To verify and submit attested returns and forms; to supervise the authentication and filing procedure of TDS (Tax Deducted at Source); to ensure that the appropriate amount of TDS is being deducted from employees’ salaries; to ensure that TDS reports are well maintained; and to ensure that TDS is duly submitted to government.
Other Acts mandate the following tasks: obtaining government approvals; adhering to the rules governing industrial disputes; the FEMA Act; the State Insurance Act; the Depositories Act of 1996; the Foreign Exchange Management Act; and monitoring and following a number of other laws, including those pertaining to labour; competition; the environment, etc.
Other general responsibilities of a company secretary include advising authorities and the BOD (Board of Directors) on risk management, corporate social responsibility, brand equity and image building, managing intellectual property rights of the company, and fostering open dialogue between stakeholders, authorities, and the government.
The following are the main duties of a company secretary in practice:
CS as a business benefactor:
The Companies Act grants a company secretary specific authority, including the ability to carry out company promotion and incorporation, handle company audit and certification services, sign annual returns, handle corporate restructuring and takeovers, scrutinize reports and voting procedures in a transparent manner, administer revival of sick companies, join the Company Law Tribunal as a technical member, and conduct tax and corporate affairs investigations.
CS as an Auditor:
The Companies Act gives a company secretary the authority to annex a Secretarial Audit Report to the authorities in form MR-3 to ensure that the company complies with the policies set forth in general laws and legal acts and to report any egregious instances of fraud discovered to the government in order to ensure corporate discipline and compliance with the law.
CS as an Advising Agent:
CS serves as an advisor in cases involving the following: the issuance of shares; the drafting of prospectuses, sale letters, and other securities-related documents; private placement and buyback of shares; the raising of funds from international markets; the syndication and documentation of loans; income tax planning; the drafting of legal documents; matters relating to intellectual property rights; the direction of merger, amalgamation, and joint venture policies, among other things.
Statutory Powers and Restrictions for Company Secretaries
A company secretary is legally constrained by the limitations and responsibility guidelines established by ICSI and other regulatory bodies.
As a representative body of a company, he is responsible for any negligence on his part that may affect the performance of his duties; accountable for acting outside of his authority; required to protect a company’s secrets from third parties; and subject to termination for making any unreported profits from the company.

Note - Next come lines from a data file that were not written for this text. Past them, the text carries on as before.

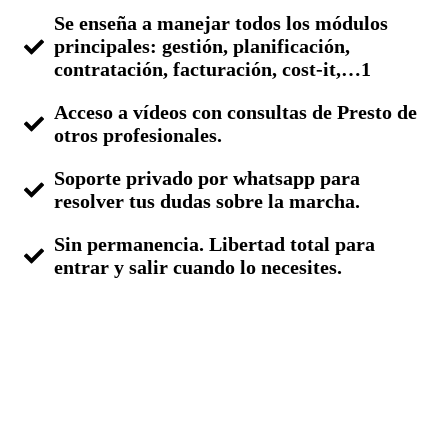
Se enseña a manejar todos los módulos
principales: gestión, planificación,
contratación, facturación, cost-it,…1
Acceso a vídeos con consultas de Presto de
otros profesionales.
Soporte privado por whatsapp para
resolver tus dudas sobre la marcha.
Sin permanencia. Libertad total para
entrar y salir cuando lo necesites.
Más información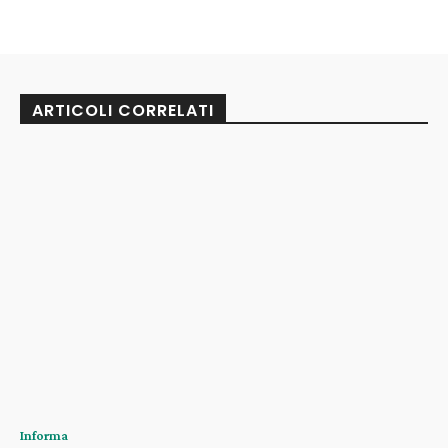
ARTICOLI CORRELATI
Informa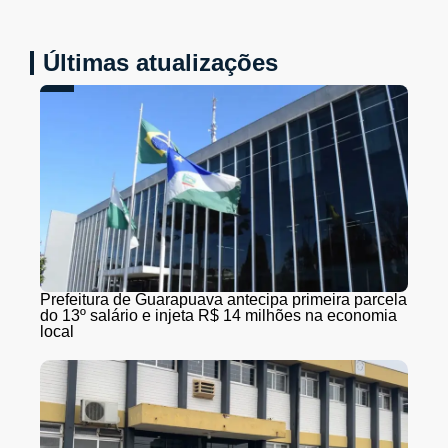
Últimas atualizações
Prefeitura de Guarapuava antecipa primeira parcela
do 13º salário e injeta R$ 14 milhões na economia
local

In addition to this, he is not permitted to register or transfer shares without the proper approval of the BOD, nor is he permitted to borrow money in the company’s name or admit a debt in a lawsuit against the firm.
In a nutshell, the need for and responsibilities of company secretaries cannot be disregarded as their position expands at a rapid rate in Indian corporations due to a rise in compliances. A corporation may face a multitude of penalties that only a company secretary may mitigate if it violates the requirements of the Companies Act and other authoritative laws.